Obstruction of Justice Unveiled: Evidence Links Suspects to Tin Corruption, Sugar Import Irregularities, and Bribery in CPO Export Case
Kejaksaan Agung (Kejagung) baru-baru ini mengungkap adanya upaya sistematis untuk menghalangi proses hukum dalam tiga kasus korupsi besar yang sedang ditangani. Pengungkapan ini bermula dari pengembangan penyelidikan kasus suap terkait vonis lepas dalam perkara korupsi ekspor Crude Palm Oil (CPO).
Menurut Direktur Penyidikan Jaksa Agung Muda Tindak Pidana Khusus Kejagung, Abdul Qohar, upaya perintangan tersebut terdeteksi dalam kasus dugaan korupsi tata niaga timah, kasus dugaan impor gula ilegal, dan kasus suap terkait penanganan perkara ekspor CPO. Dalam konferensi pers yang digelar di Gedung Kejagung, Jakarta, Qohar menyatakan bahwa pihaknya telah menemukan sejumlah dokumen yang menjadi bukti pertanggungjawaban atas tindakan yang dilakukan oleh para tersangka.
"Dalam perkembangan itu kami menemukan beberapa dokumen sebagai bentuk laporan pertanggungjawaban terkait apa yang dilakukan oleh para tersangka," ujar Qohar.
Meskipun Qohar tidak memberikan rincian spesifik mengenai keterangan tersangka atau saksi yang mengarah pada pengungkapan upaya perintangan ini, ia mengungkapkan bahwa penyidik segera melakukan penggeledahan di beberapa lokasi pada hari Senin, 21 April 2025, setelah indikasi tersebut terendus.
"Dalam penggeledahan ini, penyidik telah menyita dokumen dan barang bukti elektronik, baik HP maupun laptop, yang diduga sebagai alat yang digunakan untuk melakukan kejahatan," imbuhnya.
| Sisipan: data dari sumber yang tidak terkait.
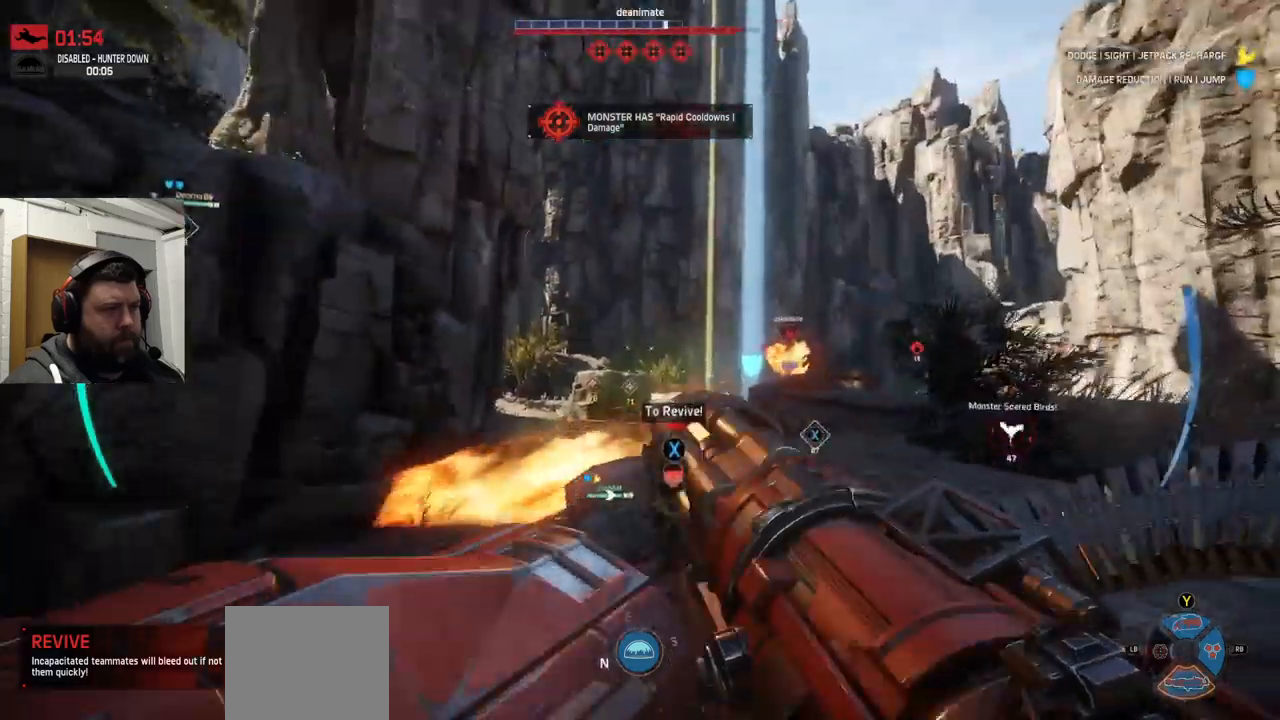
{"buttons": ["R2"], "left_stick": "up-right", "right_stick": "left", "events": [[34, "right_stick", "center"], [284, "right_stick", "up-left"], [400, "right_stick", "left"]]}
Berdasarkan hasil penggeledahan dan pemeriksaan terhadap sejumlah saksi, Kejagung menetapkan tiga orang sebagai tersangka dalam kasus dugaan perintangan penanganan perkara yang tengah ditangani oleh Kejaksaan Agung. Ketiga tersangka tersebut adalah:
- Marcella Santoso (MS), seorang advokat
- Junaedi Saibih (JS), seorang advokat
- Tian Bahtiar (TB), Direktur Pemberitaan JAK TV
Ketiganya diduga melanggar Pasal 21 Undang-Undang Nomor 31 Tahun 1999 tentang Pemberantasan Tindak Pidana Korupsi sebagaimana diubah dengan Undang-Undang Nomor 20 Tahun 2001 juncto Pasal 55 Ayat 1 ke-1 KUHP.
"Jadi, waktu kita tangani juga tadi ada disampaikan fakta-fakta itu tetapi yang bersangkutan mengingkari, memberi keterangan yang tidak benar terhadap fakta yang sesungguhnya," jelas Qohar.
Setelah dilakukan konfrontasi dengan barang bukti yang ada, penyidik meyakini bahwa ketiga tersangka tersebut telah memiliki niat jahat dan terlibat dalam permufakatan untuk menghalangi kerja penyidik.
Sebelumnya, Kejaksaan Agung juga telah menetapkan delapan orang tersangka dalam kasus dugaan suap penanganan perkara di Pengadilan Negeri (PN) Jakarta Pusat terkait vonis lepas ekspor CPO terhadap tiga perusahaan, yaitu PT Wilmar Group, PT Permata Hijau Group, dan PT Musim Mas Group. Mereka adalah:
- Muhammad Arif Nuryanta, Ketua Pengadilan Negeri (PN) Jakarta Selatan (saat kejadian menjabat sebagai Wakil Ketua PN Jakarta Pusat)
- Wahyu Gunawan (WG), Panitera Muda Perdata Jakarta Utara
- Marcella Santoso, kuasa hukum korporasi
- Ariyanto Bakri, kuasa hukum korporasi
- Djuyamto, Ketua Majelis Hakim
- Agam Syarif Baharuddin, Anggota Majelis Hakim
- Ali Muhtarom, Anggota Majelis Hakim
- Muhammad Syafei, Social Security Legal Wilmar Group
Kejaksaan menduga Muhammad Arif Nuryanta menerima suap sebesar Rp 60 miliar, sementara ketiga hakim lainnya masing-masing menerima Rp 22,5 miliar. Suap tersebut diberikan dengan tujuan agar majelis hakim memvonis lepas para terdakwa dalam kasus ekspor CPO.
Vonis lepas (ontslag van alle recht vervolging) adalah putusan hakim yang menyatakan bahwa terdakwa terbukti melakukan perbuatan yang didakwakan, namun perbuatan tersebut tidak termasuk dalam kategori tindak pidana.